Monday, Feb. 07, 1938

Arithmetic

"When the Roman Forum fell, freedom fell!" roared Texas' old Tom Connally at his colleagues last week. The Senate was considering a petition to shut off, by invoking cloture, the filibuster that Senator Connally and his Southern friends had carried on for 17 days against the Wagner-Van Nuys Anti-Lynching Bill (TIME, Jan. 24). The cloture motion needed two thirds of the votes to succeed. It failed, 37 votes to 51.

This arithmetic clearly showed the bill's sponsors that, of the 70-odd Senators whose votes had been counted on to pass it, a respectable majority of Democrats were glad for a chance to kill it without openly voting against it. The bill's Republican supporters, who might have been expected to vote for cloture to embarrass the Democrats, decided that since their votes could not swing it they should vote against cloture as a matter of minority principle.
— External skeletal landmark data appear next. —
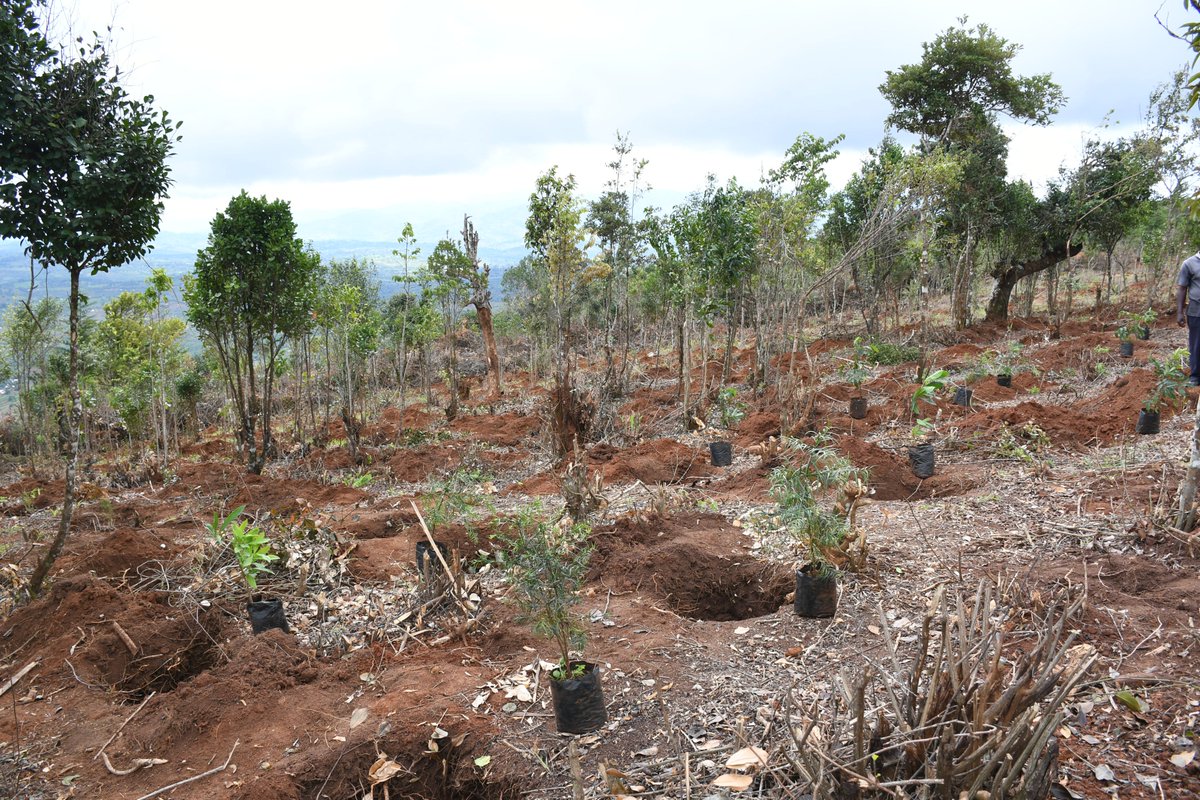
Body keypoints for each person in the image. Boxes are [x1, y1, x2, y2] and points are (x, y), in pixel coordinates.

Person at [1177, 249, 1200, 386]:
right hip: (1197, 311)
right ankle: (1195, 376)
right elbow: (1182, 288)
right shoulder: (1189, 264)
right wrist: (1179, 312)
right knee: (1197, 344)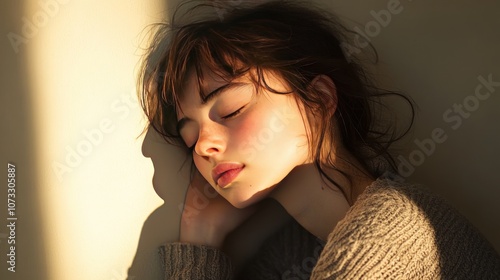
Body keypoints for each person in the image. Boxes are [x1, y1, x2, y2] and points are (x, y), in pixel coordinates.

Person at [138, 0, 500, 279]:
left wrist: (200, 247)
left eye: (231, 110)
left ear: (320, 100)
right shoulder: (294, 252)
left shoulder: (384, 241)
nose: (203, 147)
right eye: (190, 136)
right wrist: (201, 236)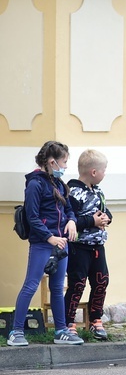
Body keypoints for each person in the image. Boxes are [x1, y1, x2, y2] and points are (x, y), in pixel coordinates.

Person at [7, 141, 83, 347]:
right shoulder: (35, 184)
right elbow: (32, 217)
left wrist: (72, 221)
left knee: (57, 288)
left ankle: (61, 331)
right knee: (31, 285)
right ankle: (16, 332)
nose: (66, 166)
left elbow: (68, 208)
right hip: (43, 244)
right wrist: (50, 238)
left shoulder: (59, 184)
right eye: (64, 162)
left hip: (61, 244)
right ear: (52, 162)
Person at [65, 149, 113, 340]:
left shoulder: (98, 191)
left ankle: (95, 319)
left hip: (97, 247)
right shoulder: (74, 193)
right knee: (77, 284)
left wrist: (107, 218)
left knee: (101, 281)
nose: (105, 174)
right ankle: (68, 322)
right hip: (79, 247)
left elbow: (105, 211)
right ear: (94, 172)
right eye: (104, 170)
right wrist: (92, 222)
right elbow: (71, 220)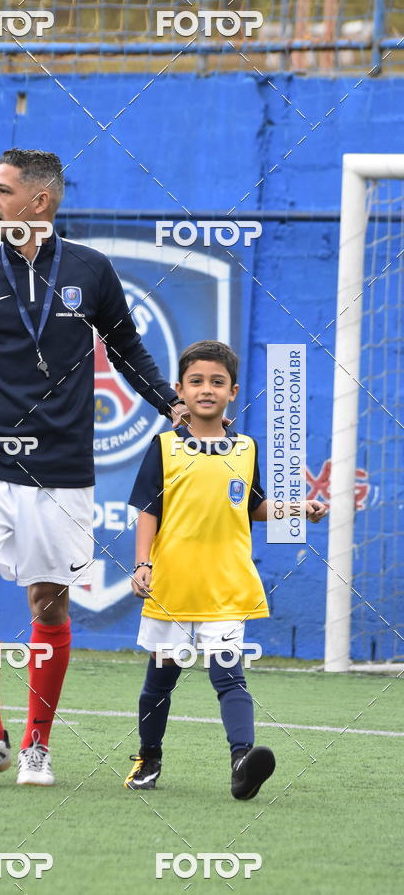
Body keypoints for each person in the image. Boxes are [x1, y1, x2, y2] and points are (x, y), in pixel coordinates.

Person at [0, 149, 188, 787]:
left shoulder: (91, 271)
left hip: (62, 468)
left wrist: (171, 404)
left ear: (38, 202)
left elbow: (128, 350)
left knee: (48, 605)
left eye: (0, 190)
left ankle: (36, 743)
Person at [124, 340, 328, 798]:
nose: (207, 389)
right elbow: (147, 510)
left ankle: (242, 762)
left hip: (225, 584)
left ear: (233, 391)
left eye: (217, 381)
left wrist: (297, 508)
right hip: (173, 583)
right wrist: (143, 563)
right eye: (196, 381)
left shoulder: (246, 447)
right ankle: (149, 758)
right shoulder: (164, 447)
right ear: (180, 390)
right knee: (161, 679)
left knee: (229, 675)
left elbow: (252, 506)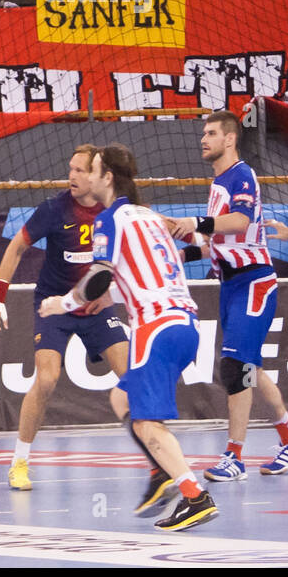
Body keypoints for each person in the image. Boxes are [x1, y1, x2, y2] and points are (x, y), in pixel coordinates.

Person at [39, 144, 218, 530]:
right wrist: (112, 295)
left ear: (106, 178)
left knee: (147, 422)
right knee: (122, 396)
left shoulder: (109, 219)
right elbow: (195, 251)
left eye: (94, 169)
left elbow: (100, 275)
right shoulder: (151, 218)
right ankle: (161, 471)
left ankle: (193, 495)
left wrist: (63, 303)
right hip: (185, 324)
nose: (85, 176)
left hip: (156, 328)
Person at [0, 145, 130, 491]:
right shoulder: (53, 209)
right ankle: (19, 462)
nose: (73, 176)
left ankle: (160, 465)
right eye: (71, 169)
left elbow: (128, 256)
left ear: (99, 176)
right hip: (55, 306)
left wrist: (110, 294)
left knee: (133, 379)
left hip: (95, 307)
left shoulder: (113, 211)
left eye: (81, 170)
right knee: (47, 379)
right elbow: (16, 247)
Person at [165, 111, 288, 479]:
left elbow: (239, 222)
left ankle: (234, 457)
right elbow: (215, 244)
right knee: (248, 364)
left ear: (230, 139)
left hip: (254, 282)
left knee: (236, 367)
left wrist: (195, 223)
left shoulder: (241, 175)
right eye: (202, 134)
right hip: (232, 284)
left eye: (211, 133)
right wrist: (180, 254)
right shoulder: (218, 183)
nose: (203, 139)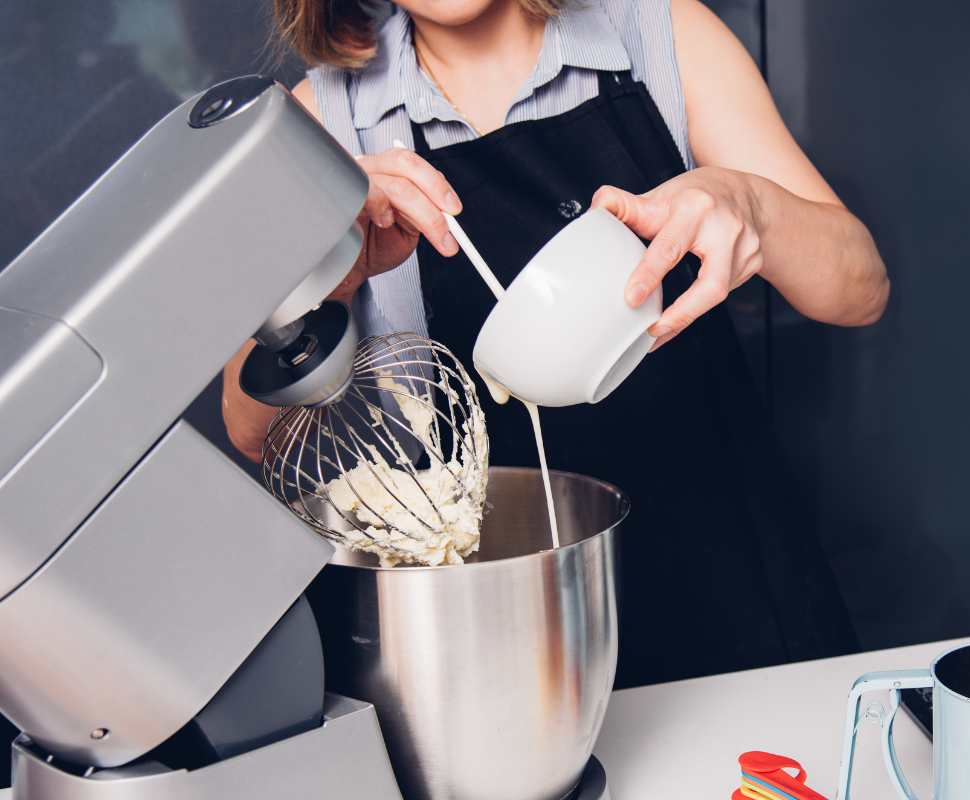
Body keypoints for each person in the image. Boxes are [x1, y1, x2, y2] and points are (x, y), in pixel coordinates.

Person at [224, 0, 889, 687]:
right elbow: (251, 429)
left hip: (735, 593)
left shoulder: (657, 32)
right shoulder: (321, 125)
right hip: (500, 652)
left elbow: (860, 289)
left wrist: (755, 206)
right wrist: (334, 275)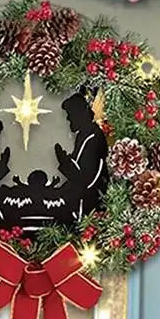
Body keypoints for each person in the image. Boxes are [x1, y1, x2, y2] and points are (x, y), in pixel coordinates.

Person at [54, 87, 109, 221]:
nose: (68, 119)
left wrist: (64, 161)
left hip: (92, 202)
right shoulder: (84, 135)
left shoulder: (93, 136)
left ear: (79, 114)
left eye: (70, 115)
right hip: (85, 198)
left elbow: (85, 178)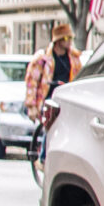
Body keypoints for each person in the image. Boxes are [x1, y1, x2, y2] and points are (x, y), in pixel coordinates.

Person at [24, 22, 78, 160]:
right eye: (66, 39)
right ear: (58, 41)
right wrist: (32, 106)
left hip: (66, 98)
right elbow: (32, 81)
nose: (69, 42)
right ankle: (43, 157)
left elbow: (79, 77)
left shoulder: (74, 58)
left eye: (70, 39)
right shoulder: (43, 59)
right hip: (48, 98)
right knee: (50, 126)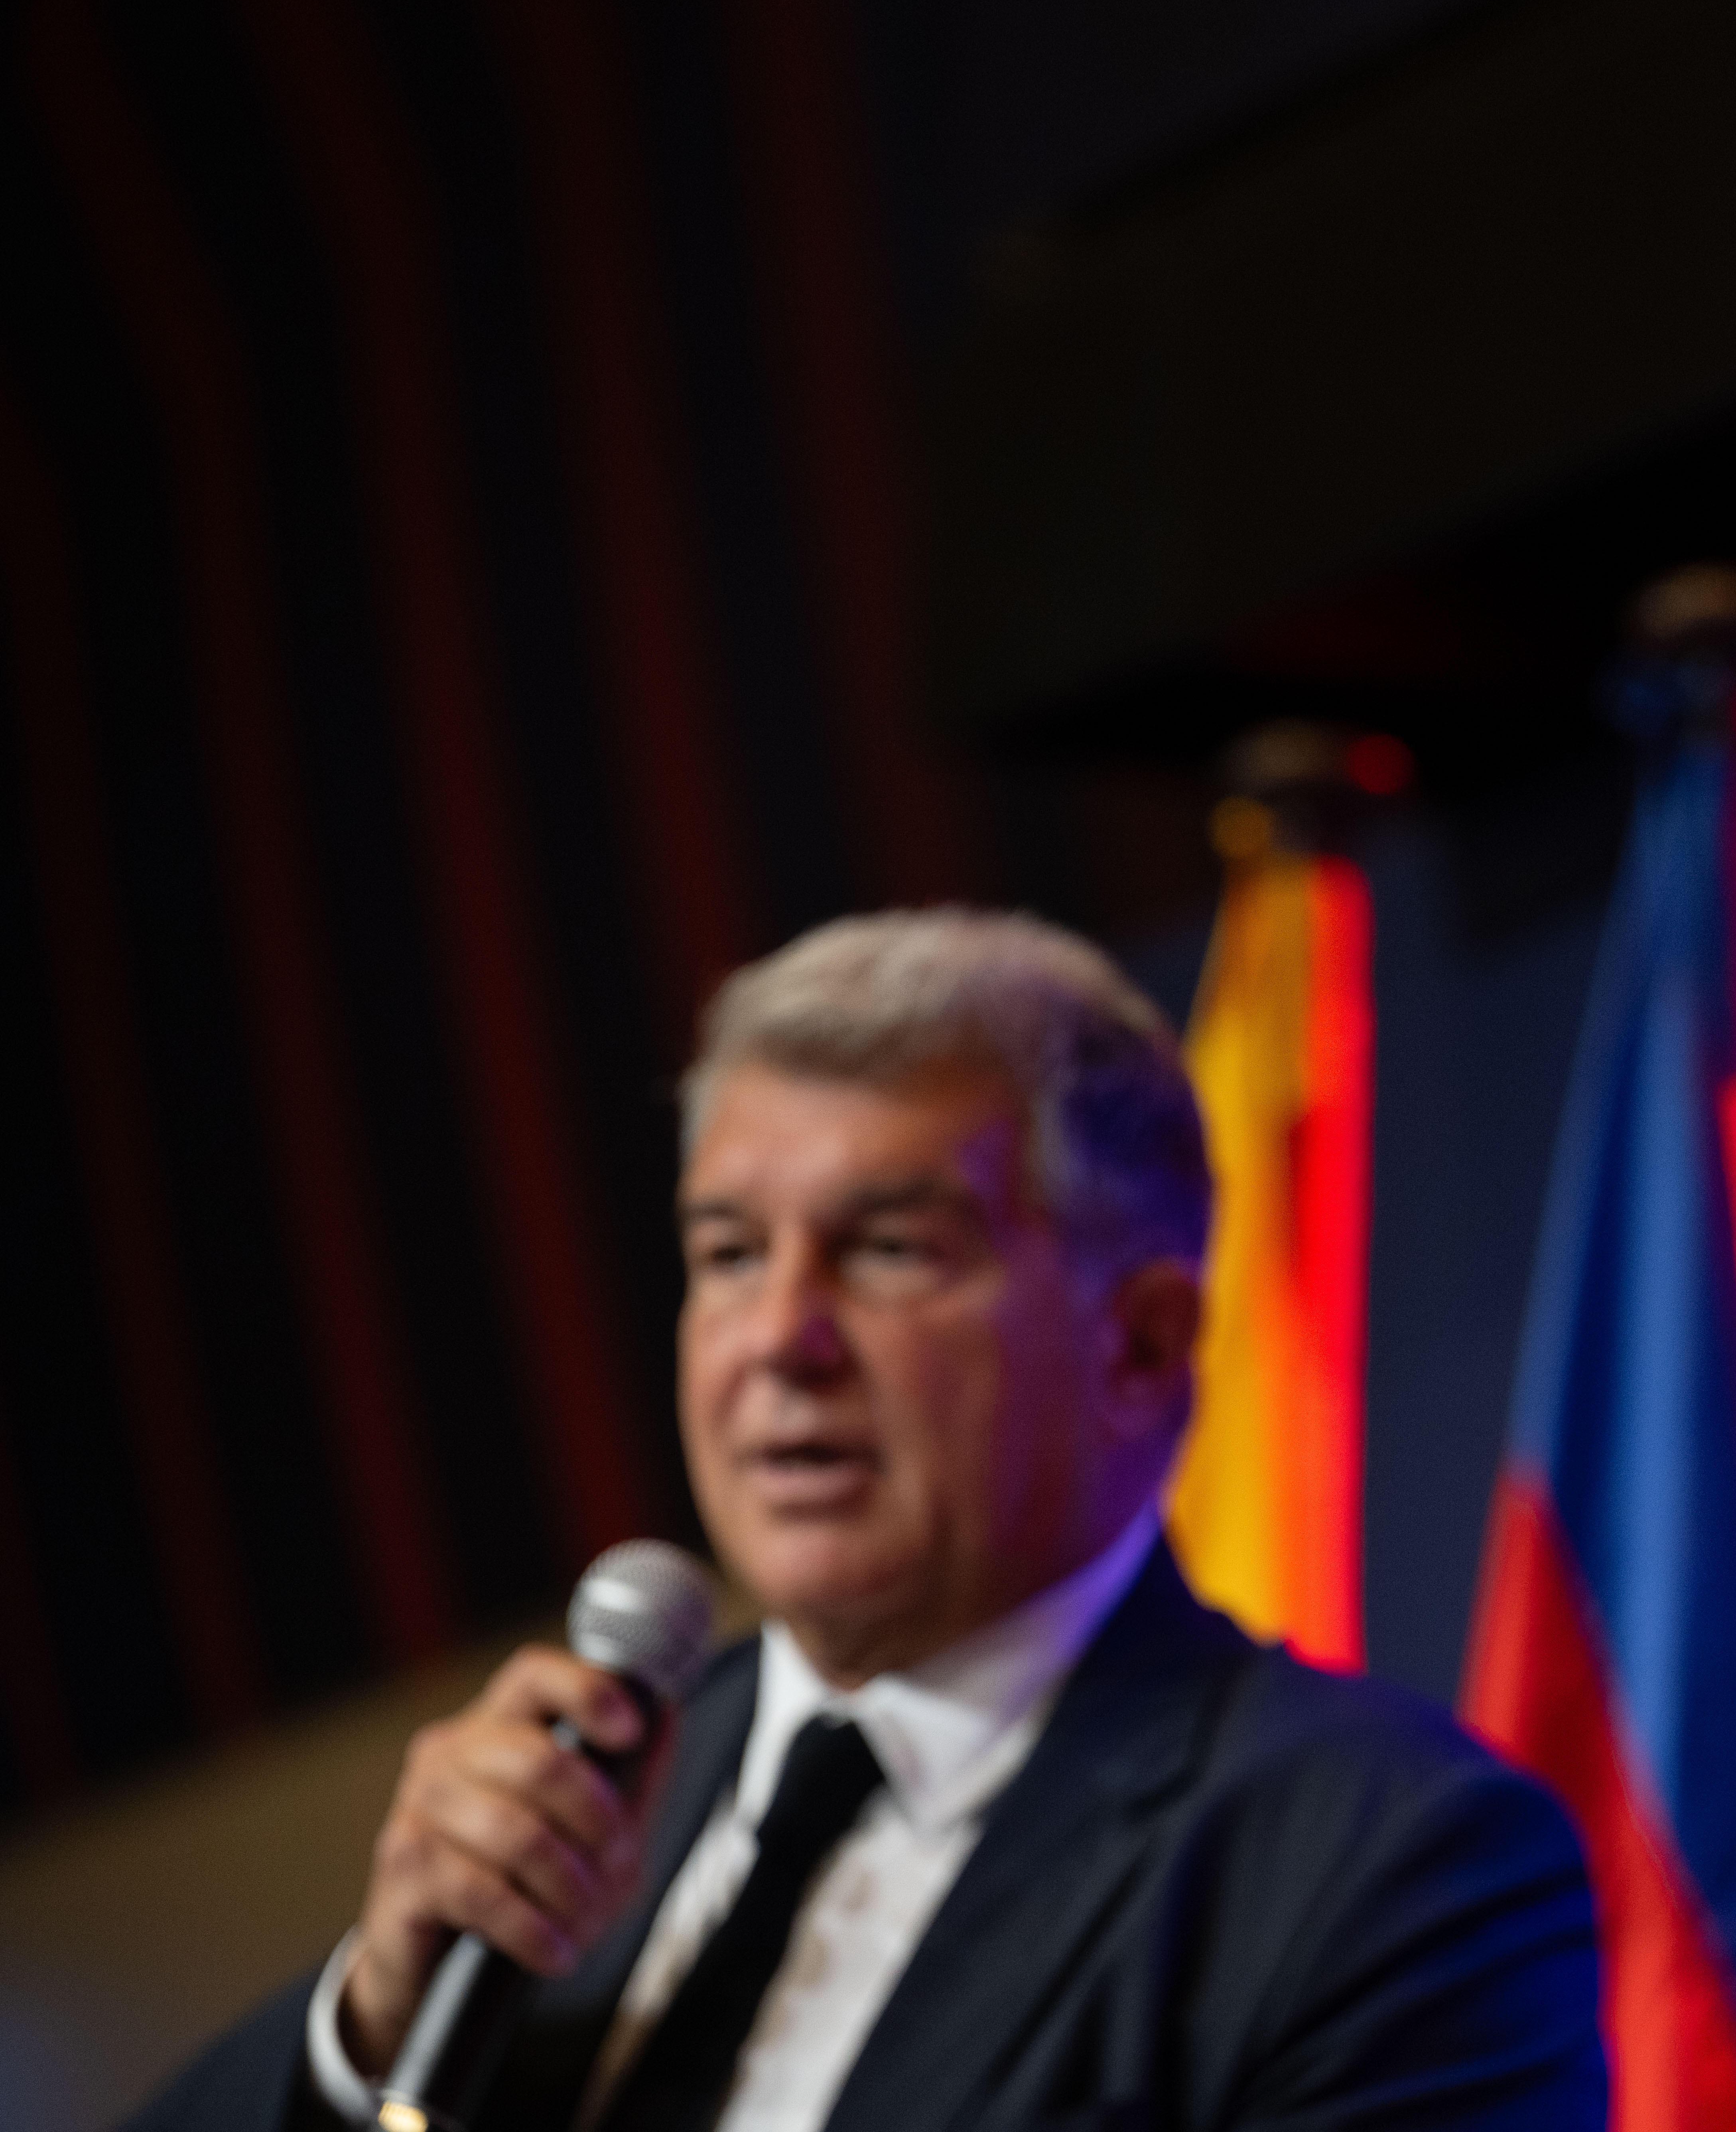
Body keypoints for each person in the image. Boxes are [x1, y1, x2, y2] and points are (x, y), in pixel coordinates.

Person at [137, 910, 1605, 2132]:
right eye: (728, 1252)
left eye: (891, 1250)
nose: (780, 1337)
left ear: (1145, 1346)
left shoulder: (1390, 1870)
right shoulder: (576, 1804)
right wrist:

That was exactly what Filibusterer Connally had counted on. Three days later New York's Robert Wagner took the hint, prepared to sidetrack his Anti-Lynching Bill by bringing in the waiting conference report on his Wagner-Steagall Housing Amendment. When that is disposed of, the conference report on the Farm Bill will also be "privileged" over the Anti-Lynching Bill, keeping it off the floor until its sponsors can gracefully withdraw. Thus last week the legislation that the South, by hook, crook, or filibuster, has throttled in Congress for 35 years seemed to be throttled once more.